En sa qualité de ministre de la défense, Jean-Yves Le Drian n’a aucun commentaire à émettre sur la politique de logement.
3. Puis-je vous demander pour quelle raison vous avez remis à André Yché le 10 juillet dernier les insignes de commandeur de l’Ordre national du mérite ? Qu’est-ce qui justifie cette distinction, qui a été délivrée au nom du ministère de la défense ?
André Yché a réalisé une grande partie de sa carrière opérationnelle au sein de l’armée de l’air. À vingt-deux ans, il intègre l’école de l’air. Il est breveté pilote de transport en 1978, commandant de bord en 1981 et rejoint les forces aériennes stratégiques la même année. On lui doit vingt-deux campagnes outre-mer et à l’étranger de 1978 à 1992, en Afrique, en Asie, en Océanie et en Amérique.
Sa biographie vous apprendra également qu’André Yché est devenu en 1997 directeur adjoint du cabinet civil et militaire du ministre de la défense, Alain Richard. Il occupera ce poste jusqu’en juillet 1999 et sera promu au grade de contrôleur général des armées en juin 2000.
Pour l’ensemble de ces raisons, de ses responsabilités et de ses qualités, André Yché a été élevé au rang de commandeur de l’Ordre national du mérite.
4. Le 29 janvier 2013, le président de la SNI André Yché a organisé une réception pour présenter ses vœux aux partenaires de sa société pour l’année nouvelle.
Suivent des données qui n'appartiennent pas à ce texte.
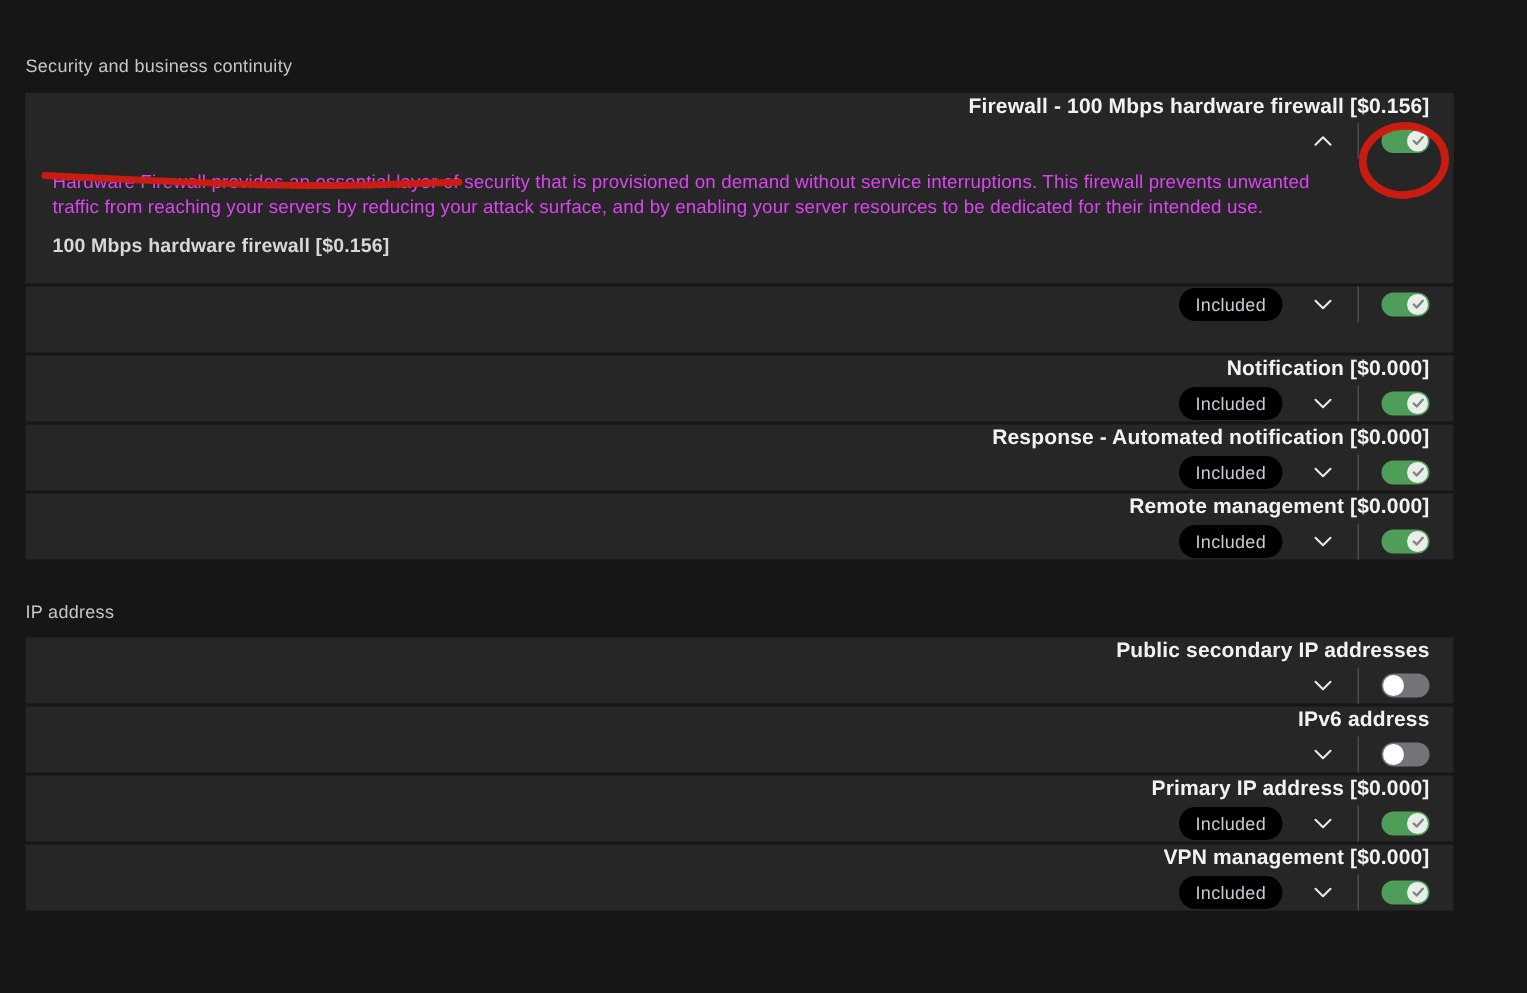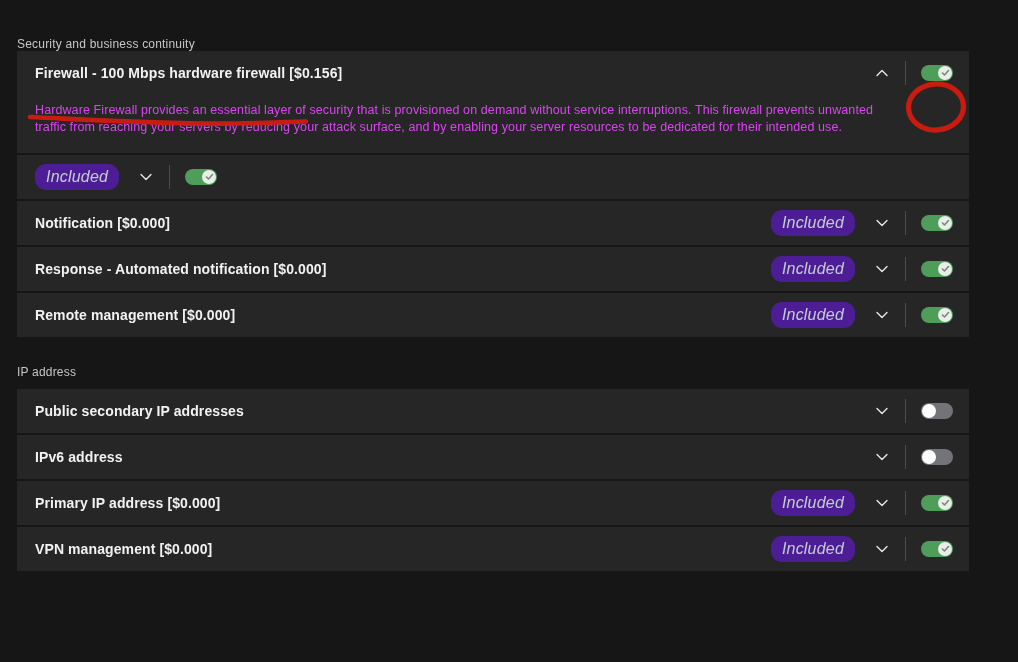"Security and business continuity" .section-label { margin-bottom: none -> 11px }
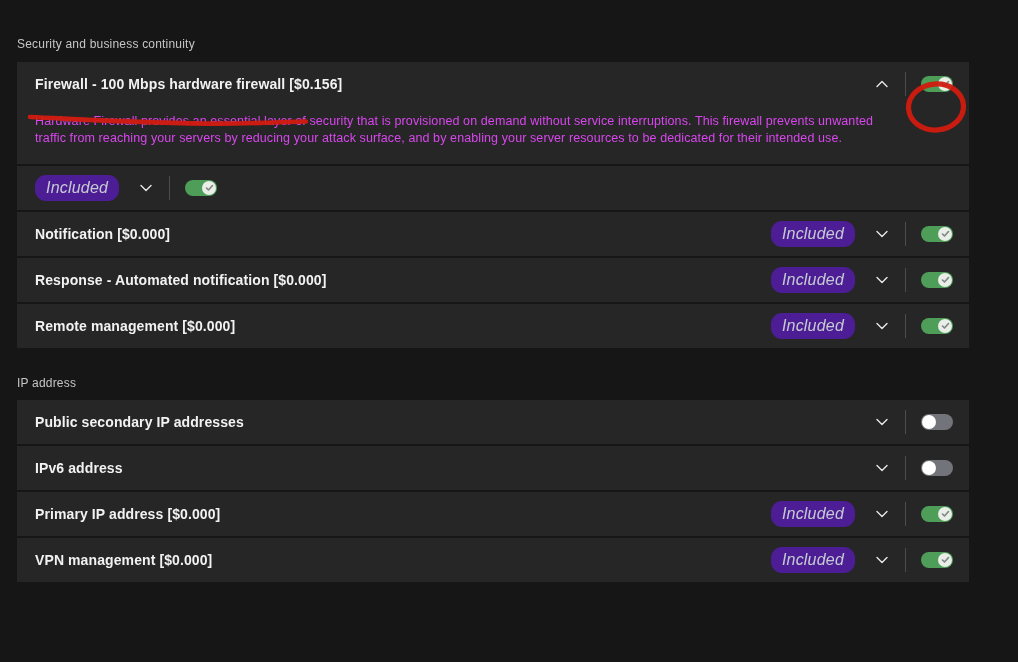"Firewall - 100 Mbps hardware" .row, .panel-header { align-items: center -> flex-end; flex-direction: none -> column }
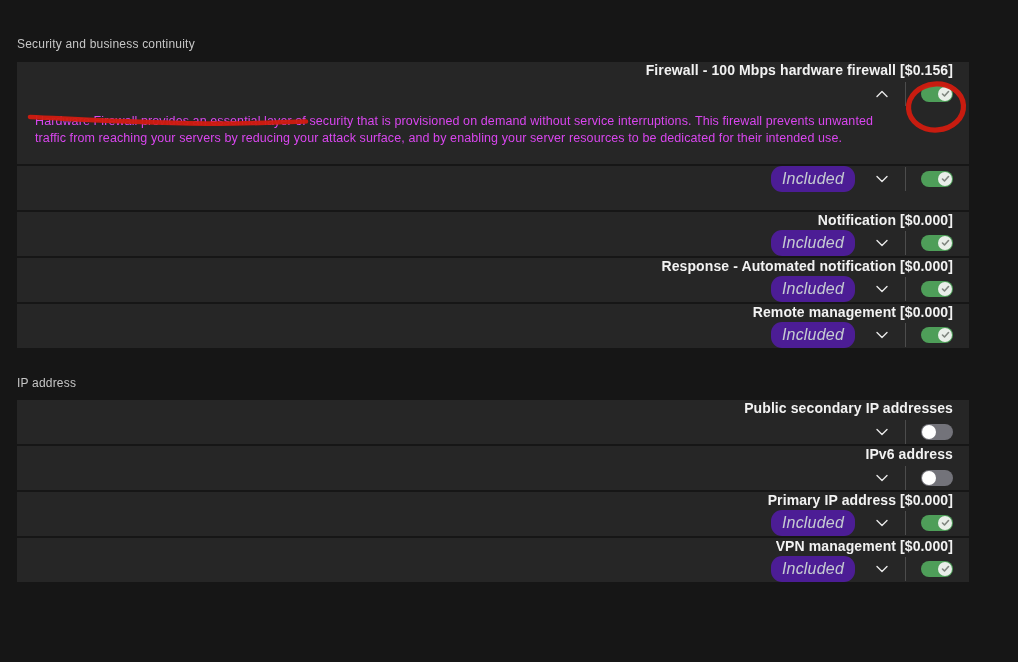"100 Mbps hardware firewall [$0.156]" div.selected-option { html: none -> <div>100 Mbps hardware firewall [$0.156]</div> }
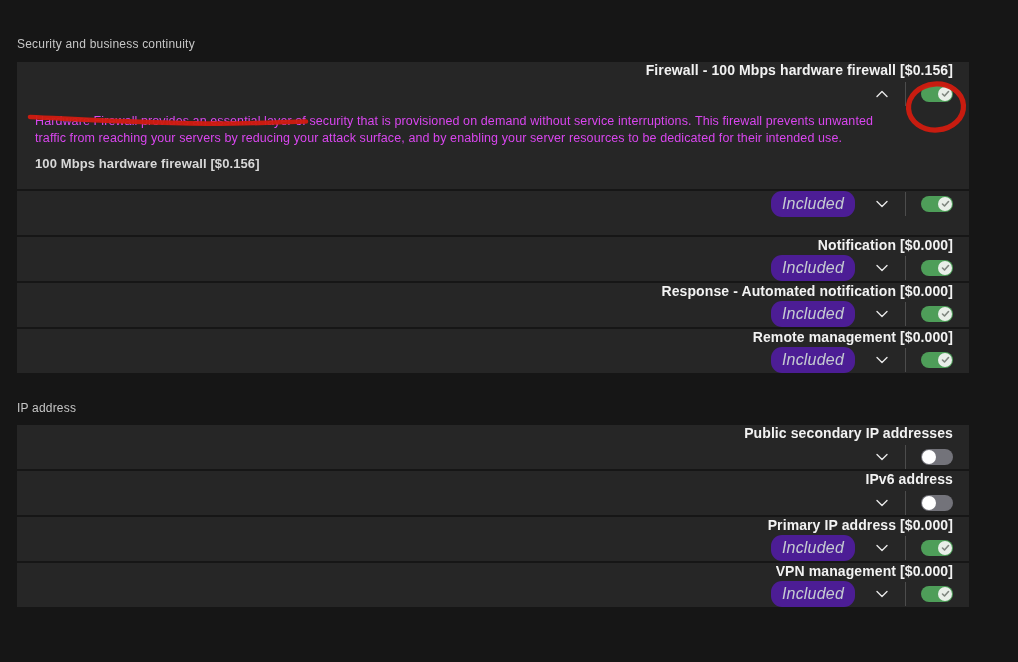"Included" .badge { background: #4c1d95 -> #000000; font-size: 16px -> 12px; font-style: italic -> none }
Pourquoi avez-vous autorisé que cette réception ait lieu aux Invalides ? Ne trouvez-vous pas choquant qu’une filiale de la Caisse des dépôts, intervenant de surcroît dans le secteur du logement social, organise une réception d’un luxe que même un groupe du CAC 40 n’ose pas afficher ? En ces temps de crise, n’est-ce pas choquant qu’une entreprise publique use de la sorte de l’argent public ?
La SNI s’est constituée avec le patrimoine immobilier de la défense et a conservé des liens historiques avec le ministère. Depuis plus de dix ans déjà, la SNI organise aux Invalides sa cérémonie de vœux. Dans ce cadre, elle loue une salle et les services du traiteur de son choix.